Center for Spoken Language Understanding, Division of Biomedical Computer Science, Department of Science & Engineering, School of Medicine, Oregon Health & Science University, Oregon, USA.
Augment Altern Commun. 2011 Mar;27(1):61-6. doi: 10.3109/07434618.2010.545078. Epub 2011 Feb 2.

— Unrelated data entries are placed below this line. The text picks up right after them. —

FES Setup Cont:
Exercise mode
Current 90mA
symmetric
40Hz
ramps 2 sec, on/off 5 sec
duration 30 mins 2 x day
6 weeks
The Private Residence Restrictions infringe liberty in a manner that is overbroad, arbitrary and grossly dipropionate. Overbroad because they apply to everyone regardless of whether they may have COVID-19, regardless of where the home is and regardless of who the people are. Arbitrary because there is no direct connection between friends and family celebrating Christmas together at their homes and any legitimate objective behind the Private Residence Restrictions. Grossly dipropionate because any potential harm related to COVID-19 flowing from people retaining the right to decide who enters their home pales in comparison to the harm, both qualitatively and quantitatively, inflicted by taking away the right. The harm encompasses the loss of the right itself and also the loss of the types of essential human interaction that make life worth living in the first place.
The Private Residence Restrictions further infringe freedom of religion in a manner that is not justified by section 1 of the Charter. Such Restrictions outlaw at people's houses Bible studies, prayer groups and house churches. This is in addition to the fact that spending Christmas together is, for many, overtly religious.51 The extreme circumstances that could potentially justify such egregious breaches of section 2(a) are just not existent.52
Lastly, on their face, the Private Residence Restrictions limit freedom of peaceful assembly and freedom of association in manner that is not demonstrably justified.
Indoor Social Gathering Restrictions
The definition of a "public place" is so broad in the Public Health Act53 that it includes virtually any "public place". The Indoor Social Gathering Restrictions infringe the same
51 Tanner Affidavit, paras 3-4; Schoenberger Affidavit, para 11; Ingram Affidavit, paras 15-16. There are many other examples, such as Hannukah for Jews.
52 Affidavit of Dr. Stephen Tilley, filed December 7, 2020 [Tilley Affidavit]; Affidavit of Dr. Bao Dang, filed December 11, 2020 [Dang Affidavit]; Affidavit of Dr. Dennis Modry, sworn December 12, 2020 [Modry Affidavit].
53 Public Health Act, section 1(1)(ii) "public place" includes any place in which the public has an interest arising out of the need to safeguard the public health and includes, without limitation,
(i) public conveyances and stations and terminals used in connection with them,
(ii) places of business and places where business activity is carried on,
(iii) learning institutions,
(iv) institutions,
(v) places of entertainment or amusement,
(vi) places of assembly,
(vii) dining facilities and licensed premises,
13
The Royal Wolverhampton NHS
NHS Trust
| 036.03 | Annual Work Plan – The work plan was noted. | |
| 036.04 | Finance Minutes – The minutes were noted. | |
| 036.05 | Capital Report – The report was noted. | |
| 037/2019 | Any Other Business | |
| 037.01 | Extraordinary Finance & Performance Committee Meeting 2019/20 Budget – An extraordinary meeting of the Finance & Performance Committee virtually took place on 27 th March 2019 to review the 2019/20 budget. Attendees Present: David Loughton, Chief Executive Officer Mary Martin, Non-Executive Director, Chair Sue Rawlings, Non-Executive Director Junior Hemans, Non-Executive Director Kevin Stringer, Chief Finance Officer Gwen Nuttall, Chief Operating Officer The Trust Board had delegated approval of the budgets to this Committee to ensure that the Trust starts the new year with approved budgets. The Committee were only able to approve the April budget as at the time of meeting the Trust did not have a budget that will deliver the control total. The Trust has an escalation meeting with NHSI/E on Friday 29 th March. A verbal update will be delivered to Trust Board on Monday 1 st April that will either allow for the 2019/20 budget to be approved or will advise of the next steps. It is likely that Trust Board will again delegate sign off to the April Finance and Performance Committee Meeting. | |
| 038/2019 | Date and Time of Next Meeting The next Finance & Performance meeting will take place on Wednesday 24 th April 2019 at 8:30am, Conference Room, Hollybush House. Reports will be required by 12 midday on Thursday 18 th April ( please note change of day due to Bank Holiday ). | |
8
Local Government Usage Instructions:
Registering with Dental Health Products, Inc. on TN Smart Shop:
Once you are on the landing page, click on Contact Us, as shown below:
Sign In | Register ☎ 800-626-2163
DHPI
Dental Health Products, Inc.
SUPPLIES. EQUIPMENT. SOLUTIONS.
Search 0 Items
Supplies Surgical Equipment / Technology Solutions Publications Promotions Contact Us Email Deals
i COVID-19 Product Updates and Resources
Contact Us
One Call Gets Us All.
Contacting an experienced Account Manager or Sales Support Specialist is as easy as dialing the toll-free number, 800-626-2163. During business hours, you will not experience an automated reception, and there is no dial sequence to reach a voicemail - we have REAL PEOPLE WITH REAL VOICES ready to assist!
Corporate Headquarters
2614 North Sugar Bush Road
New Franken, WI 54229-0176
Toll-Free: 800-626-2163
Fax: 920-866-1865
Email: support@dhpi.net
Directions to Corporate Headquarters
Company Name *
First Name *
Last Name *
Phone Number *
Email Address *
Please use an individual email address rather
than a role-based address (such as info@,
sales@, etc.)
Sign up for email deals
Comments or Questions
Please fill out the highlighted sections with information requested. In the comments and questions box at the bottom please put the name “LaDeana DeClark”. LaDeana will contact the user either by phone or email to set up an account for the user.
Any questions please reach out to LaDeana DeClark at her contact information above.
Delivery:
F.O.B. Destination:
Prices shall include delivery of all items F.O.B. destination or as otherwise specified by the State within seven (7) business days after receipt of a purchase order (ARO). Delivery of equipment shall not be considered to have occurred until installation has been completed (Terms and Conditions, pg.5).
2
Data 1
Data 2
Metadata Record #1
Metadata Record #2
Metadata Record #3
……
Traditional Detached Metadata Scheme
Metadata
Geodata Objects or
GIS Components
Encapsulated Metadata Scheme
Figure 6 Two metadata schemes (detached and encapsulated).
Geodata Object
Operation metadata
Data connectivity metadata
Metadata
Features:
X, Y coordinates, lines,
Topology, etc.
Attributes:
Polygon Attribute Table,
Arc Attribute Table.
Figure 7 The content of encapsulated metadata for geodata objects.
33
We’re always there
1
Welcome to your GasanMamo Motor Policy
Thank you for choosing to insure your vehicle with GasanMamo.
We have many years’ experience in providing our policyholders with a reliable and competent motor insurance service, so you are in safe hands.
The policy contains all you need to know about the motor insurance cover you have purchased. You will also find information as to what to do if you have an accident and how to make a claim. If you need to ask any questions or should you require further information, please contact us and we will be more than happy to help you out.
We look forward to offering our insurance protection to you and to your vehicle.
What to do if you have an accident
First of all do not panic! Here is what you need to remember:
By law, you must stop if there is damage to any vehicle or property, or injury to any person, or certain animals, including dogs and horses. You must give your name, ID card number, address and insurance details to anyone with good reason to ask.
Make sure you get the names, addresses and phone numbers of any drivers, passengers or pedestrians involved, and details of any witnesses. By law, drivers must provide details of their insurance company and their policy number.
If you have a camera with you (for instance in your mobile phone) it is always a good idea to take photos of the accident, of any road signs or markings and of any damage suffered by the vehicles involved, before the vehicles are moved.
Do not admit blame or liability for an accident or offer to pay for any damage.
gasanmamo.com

This case study describes the generation of a synthetic voice resembling that of an individual before she underwent a laryngectomy. Recordings of this person (6-7 min) speaking prior to the operation were used to create the voice. Synthesis was based on statistical speech models and this method allows models pre-trained on many speakers to be adapted to resemble an individual voice. The results of a listening test in which participants were asked to judge the similarity of the synthetic voice to the pre-operation (target) voice are reported. Members of the patient's family were asked to make a similar judgment. These experiments show that, for most listeners, the voice is quite convincing despite the low quality and small quantity of adaptation data.
本案例研究描述了生成一种类似于个体在接受喉切除术之前的合成语音。使用该人(6-7 分钟)在手术前说话的录音来创建语音。合成基于统计语音模型,并且该方法允许基于许多说话者进行预训练的模型适应于模仿个体声音。报告了在听力测试中参与者被要求判断合成语音与术前(目标)语音的相似性的结果。要求患者的家庭成员做出类似的判断。这些实验表明,对于大多数听众来说,尽管适应数据的质量低且数量少,但该语音还是非常有说服力的。